● **Input rows**:

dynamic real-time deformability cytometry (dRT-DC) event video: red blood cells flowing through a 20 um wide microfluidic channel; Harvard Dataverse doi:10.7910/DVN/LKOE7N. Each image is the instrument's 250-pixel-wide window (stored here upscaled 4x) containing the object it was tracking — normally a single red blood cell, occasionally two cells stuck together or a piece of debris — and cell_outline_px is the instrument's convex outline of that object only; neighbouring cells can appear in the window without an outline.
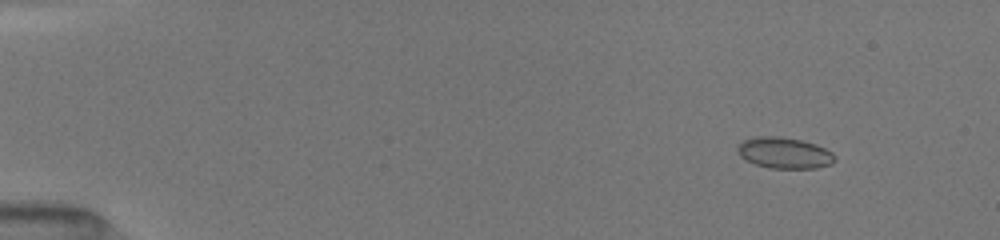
{"species": "common noctule bat (a hibernating species)", "species_latin": "Nyctalus noctula", "temperature_condition": "room temperature", "stored_images_in_passage": 9, "camera_frame_rate_fps": 3000, "um_per_image_px": 0.085, "animal": {"sex": "female", "body_mass_g": 19.5, "forearm_length_mm": 54.1}, "frame": {"image": 1, "passage_image": 2, "time_ms": 1.0, "image_size_px": [1000, 240], "cell_outline_px": [[836, 160], [832, 164], [816, 168], [768, 168], [744, 160], [736, 152], [736, 148], [744, 140], [756, 136], [780, 136], [800, 140], [816, 144], [832, 152], [836, 156]], "centroid_in_image_um": [66.66, 13.0], "position_along_channel_um": 18.3, "area_um2": 17.8}}
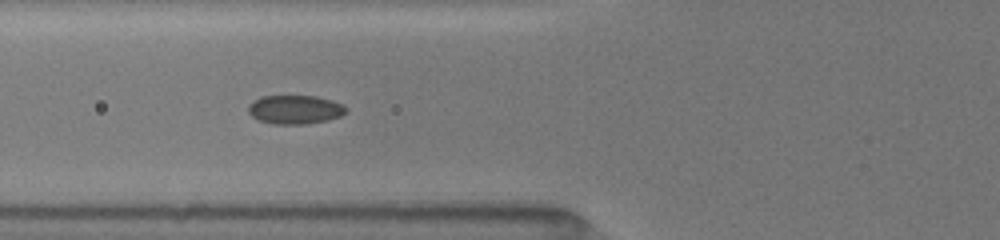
{"frame": {"image": 2, "passage_image": 7, "time_ms": 6.0, "image_size_px": [1000, 240], "cell_outline_px": [[348, 108], [340, 116], [328, 120], [304, 124], [272, 124], [260, 120], [252, 116], [248, 112], [248, 104], [252, 100], [260, 96], [316, 96], [332, 100], [344, 104]], "centroid_in_image_um": [25.06, 9.3], "position_along_channel_um": 100.7, "area_um2": 16.53}}
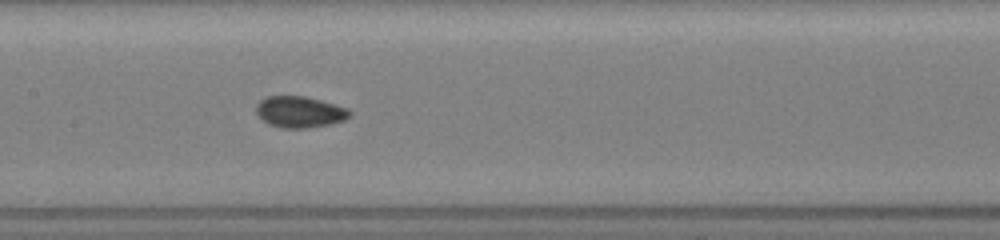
{"frame": {"image": 3, "passage_image": 9, "time_ms": 8.0, "image_size_px": [1000, 240], "cell_outline_px": [[352, 116], [344, 120], [332, 124], [304, 128], [280, 128], [268, 124], [256, 112], [256, 104], [260, 100], [268, 96], [304, 96], [336, 104], [348, 108], [352, 112]], "centroid_in_image_um": [25.51, 9.51], "position_along_channel_um": 181.9, "area_um2": 17.17}}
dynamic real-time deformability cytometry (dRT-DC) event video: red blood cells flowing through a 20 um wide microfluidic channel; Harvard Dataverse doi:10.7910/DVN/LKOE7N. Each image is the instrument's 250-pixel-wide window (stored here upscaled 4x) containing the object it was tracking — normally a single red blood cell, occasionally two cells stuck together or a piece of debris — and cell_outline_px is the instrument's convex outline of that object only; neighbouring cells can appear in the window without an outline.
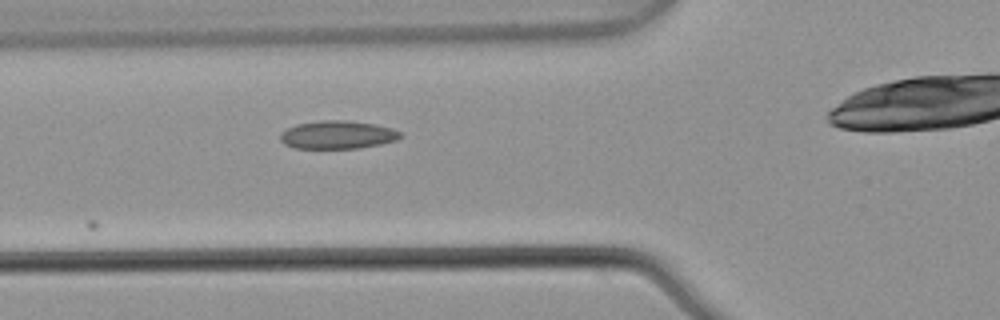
{"species": "common noctule bat (a hibernating species)", "species_latin": "Nyctalus noctula", "temperature_condition": "warm", "stored_images_in_passage": 8, "camera_frame_rate_fps": 3000, "um_per_image_px": 0.085, "animal": {"sex": "male", "body_mass_g": 21.5, "forearm_length_mm": 52.0}, "frame": {"image": 1, "passage_image": 7, "time_ms": 2.0, "image_size_px": [1000, 320], "cell_outline_px": [[404, 136], [396, 140], [380, 144], [360, 148], [296, 148], [284, 144], [280, 140], [280, 132], [296, 124], [320, 120], [348, 120], [376, 124], [392, 128], [400, 132]], "centroid_in_image_um": [28.7, 11.45], "position_along_channel_um": 97.1, "area_um2": 19.83}}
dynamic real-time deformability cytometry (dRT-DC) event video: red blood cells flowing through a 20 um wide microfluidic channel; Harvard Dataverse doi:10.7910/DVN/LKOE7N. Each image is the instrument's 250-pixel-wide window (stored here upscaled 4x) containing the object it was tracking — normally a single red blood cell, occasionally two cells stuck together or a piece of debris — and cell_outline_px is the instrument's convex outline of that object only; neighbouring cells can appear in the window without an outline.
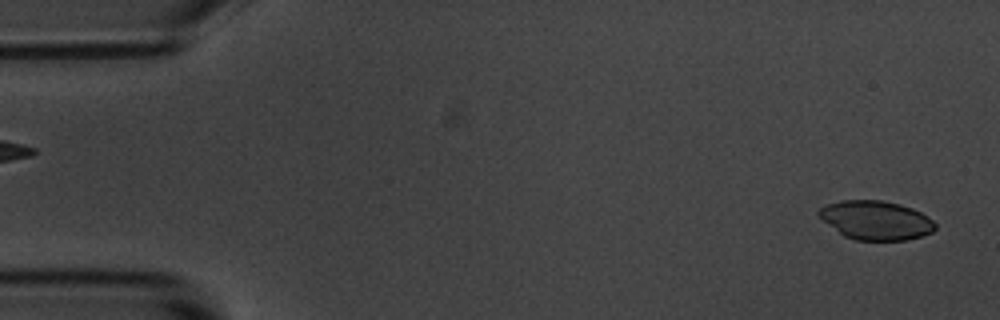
{"species": "common noctule bat (a hibernating species)", "species_latin": "Nyctalus noctula", "temperature_condition": "room temperature", "stored_images_in_passage": 55, "camera_frame_rate_fps": 3000, "um_per_image_px": 0.085, "animal": {"sex": "male", "body_mass_g": 20.1, "forearm_length_mm": 53.5}, "frame": {"image": 1, "passage_image": 2, "time_ms": 0.333, "image_size_px": [1000, 320], "cell_outline_px": [[936, 228], [932, 232], [920, 236], [904, 240], [856, 240], [844, 236], [816, 216], [816, 212], [820, 208], [828, 204], [840, 200], [880, 200], [900, 204], [912, 208], [920, 212], [932, 220], [936, 224]], "centroid_in_image_um": [74.41, 18.71], "position_along_channel_um": 10.6, "area_um2": 26.41}}
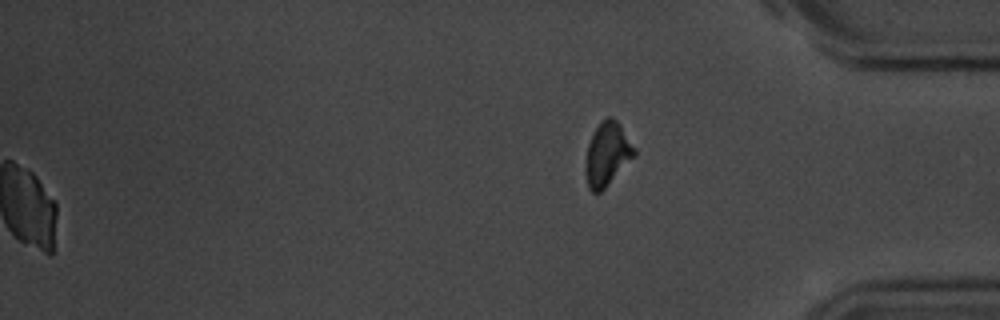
{"frame": {"image": 2, "passage_image": 55, "time_ms": 18.0, "image_size_px": [1000, 320], "cell_outline_px": [[636, 156], [600, 192], [592, 192], [588, 188], [584, 172], [584, 168], [588, 144], [600, 120], [608, 116], [612, 116], [616, 120], [636, 148]], "centroid_in_image_um": [51.61, 13.1], "position_along_channel_um": 383.6, "area_um2": 18.15}}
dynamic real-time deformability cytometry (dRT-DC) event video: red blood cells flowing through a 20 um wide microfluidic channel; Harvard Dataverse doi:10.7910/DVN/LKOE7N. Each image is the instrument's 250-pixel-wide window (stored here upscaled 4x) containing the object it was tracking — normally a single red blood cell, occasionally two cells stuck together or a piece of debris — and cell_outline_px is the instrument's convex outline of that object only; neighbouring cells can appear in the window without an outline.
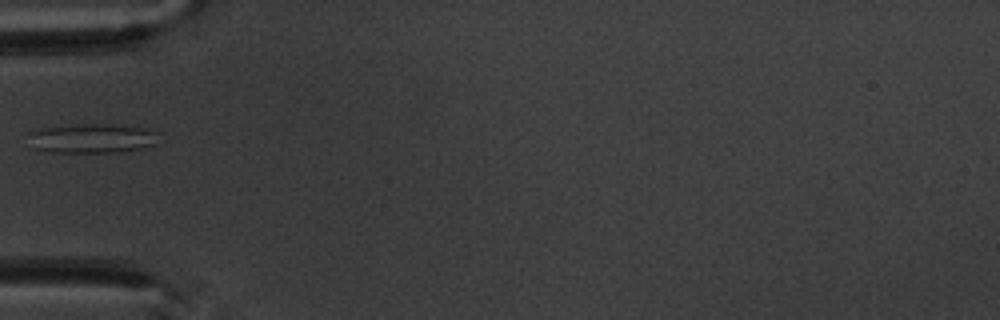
{"species": "common noctule bat (a hibernating species)", "species_latin": "Nyctalus noctula", "temperature_condition": "warm", "stored_images_in_passage": 2, "camera_frame_rate_fps": 3000, "um_per_image_px": 0.085, "animal": {"sex": "male", "body_mass_g": 20.1, "forearm_length_mm": 53.5}, "frame": {"image": 1, "passage_image": 2, "time_ms": 1.0, "image_size_px": [1000, 320], "cell_outline_px": [[160, 132], [156, 144], [140, 148], [116, 152], [52, 152], [36, 148], [28, 132], [44, 128], [76, 124], [96, 124], [140, 128]], "centroid_in_image_um": [7.87, 11.76], "position_along_channel_um": 77.1, "area_um2": 21.68}}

● **What this task involves**: Repeat the data exactly in full, omitting its pictures.

● **Solution to the exercise**:
dynamic real-time deformability cytometry (dRT-DC) event video: red blood cells flowing through a 20 um wide microfluidic channel; Harvard Dataverse doi:10.7910/DVN/LKOE7N. Each image is the instrument's 250-pixel-wide window (stored here upscaled 4x) containing the object it was tracking — normally a single red blood cell, occasionally two cells stuck together or a piece of debris — and cell_outline_px is the instrument's convex outline of that object only; neighbouring cells can appear in the window without an outline.
{"species": "common noctule bat (a hibernating species)", "species_latin": "Nyctalus noctula", "temperature_condition": "room temperature", "stored_images_in_passage": 9, "camera_frame_rate_fps": 3000, "um_per_image_px": 0.085, "animal": {"sex": "female", "body_mass_g": 19.5, "forearm_length_mm": 54.1}, "frame": {"image": 1, "passage_image": 2, "time_ms": 1.0, "image_size_px": [1000, 240], "cell_outline_px": [[836, 160], [832, 164], [816, 168], [768, 168], [744, 160], [736, 152], [736, 148], [744, 140], [756, 136], [780, 136], [800, 140], [816, 144], [832, 152], [836, 156]], "centroid_in_image_um": [66.66, 13.0], "position_along_channel_um": 18.3, "area_um2": 17.8}}
{"frame": {"image": 2, "passage_image": 7, "time_ms": 6.0, "image_size_px": [1000, 240], "cell_outline_px": [[348, 108], [340, 116], [328, 120], [304, 124], [272, 124], [260, 120], [252, 116], [248, 112], [248, 104], [252, 100], [260, 96], [316, 96], [332, 100], [344, 104]], "centroid_in_image_um": [25.06, 9.3], "position_along_channel_um": 100.7, "area_um2": 16.53}}
{"frame": {"image": 3, "passage_image": 9, "time_ms": 8.0, "image_size_px": [1000, 240], "cell_outline_px": [[352, 116], [344, 120], [332, 124], [304, 128], [280, 128], [268, 124], [256, 112], [256, 104], [260, 100], [268, 96], [304, 96], [336, 104], [348, 108], [352, 112]], "centroid_in_image_um": [25.51, 9.51], "position_along_channel_um": 181.9, "area_um2": 17.17}}
dynamic real-time deformability cytometry (dRT-DC) event video: red blood cells flowing through a 20 um wide microfluidic channel; Harvard Dataverse doi:10.7910/DVN/LKOE7N. Each image is the instrument's 250-pixel-wide window (stored here upscaled 4x) containing the object it was tracking — normally a single red blood cell, occasionally two cells stuck together or a piece of debris — and cell_outline_px is the instrument's convex outline of that object only; neighbouring cells can appear in the window without an outline.
{"species": "common noctule bat (a hibernating species)", "species_latin": "Nyctalus noctula", "temperature_condition": "warm", "stored_images_in_passage": 8, "camera_frame_rate_fps": 3000, "um_per_image_px": 0.085, "animal": {"sex": "male", "body_mass_g": 21.5, "forearm_length_mm": 52.0}, "frame": {"image": 1, "passage_image": 7, "time_ms": 2.0, "image_size_px": [1000, 320], "cell_outline_px": [[404, 136], [396, 140], [380, 144], [360, 148], [296, 148], [284, 144], [280, 140], [280, 132], [296, 124], [320, 120], [348, 120], [376, 124], [392, 128], [400, 132]], "centroid_in_image_um": [28.7, 11.45], "position_along_channel_um": 97.1, "area_um2": 19.83}}
dynamic real-time deformability cytometry (dRT-DC) event video: red blood cells flowing through a 20 um wide microfluidic channel; Harvard Dataverse doi:10.7910/DVN/LKOE7N. Each image is the instrument's 250-pixel-wide window (stored here upscaled 4x) containing the object it was tracking — normally a single red blood cell, occasionally two cells stuck together or a piece of debris — and cell_outline_px is the instrument's convex outline of that object only; neighbouring cells can appear in the window without an outline.
{"species": "common noctule bat (a hibernating species)", "species_latin": "Nyctalus noctula", "temperature_condition": "room temperature", "stored_images_in_passage": 55, "camera_frame_rate_fps": 3000, "um_per_image_px": 0.085, "animal": {"sex": "male", "body_mass_g": 20.1, "forearm_length_mm": 53.5}, "frame": {"image": 1, "passage_image": 2, "time_ms": 0.333, "image_size_px": [1000, 320], "cell_outline_px": [[936, 228], [932, 232], [920, 236], [904, 240], [856, 240], [844, 236], [816, 216], [816, 212], [820, 208], [828, 204], [840, 200], [880, 200], [900, 204], [912, 208], [920, 212], [932, 220], [936, 224]], "centroid_in_image_um": [74.41, 18.71], "position_along_channel_um": 10.6, "area_um2": 26.41}}
{"frame": {"image": 2, "passage_image": 55, "time_ms": 18.0, "image_size_px": [1000, 320], "cell_outline_px": [[636, 156], [600, 192], [592, 192], [588, 188], [584, 172], [584, 168], [588, 144], [600, 120], [608, 116], [612, 116], [616, 120], [636, 148]], "centroid_in_image_um": [51.61, 13.1], "position_along_channel_um": 383.6, "area_um2": 18.15}}
dynamic real-time deformability cytometry (dRT-DC) event video: red blood cells flowing through a 20 um wide microfluidic channel; Harvard Dataverse doi:10.7910/DVN/LKOE7N. Each image is the instrument's 250-pixel-wide window (stored here upscaled 4x) containing the object it was tracking — normally a single red blood cell, occasionally two cells stuck together or a piece of debris — and cell_outline_px is the instrument's convex outline of that object only; neighbouring cells can appear in the window without an outline.
{"species": "common noctule bat (a hibernating species)", "species_latin": "Nyctalus noctula", "temperature_condition": "warm", "stored_images_in_passage": 2, "camera_frame_rate_fps": 3000, "um_per_image_px": 0.085, "animal": {"sex": "male", "body_mass_g": 20.1, "forearm_length_mm": 53.5}, "frame": {"image": 1, "passage_image": 2, "time_ms": 1.0, "image_size_px": [1000, 320], "cell_outline_px": [[160, 132], [156, 144], [140, 148], [116, 152], [52, 152], [36, 148], [28, 132], [44, 128], [76, 124], [96, 124], [140, 128]], "centroid_in_image_um": [7.87, 11.76], "position_along_channel_um": 77.1, "area_um2": 21.68}}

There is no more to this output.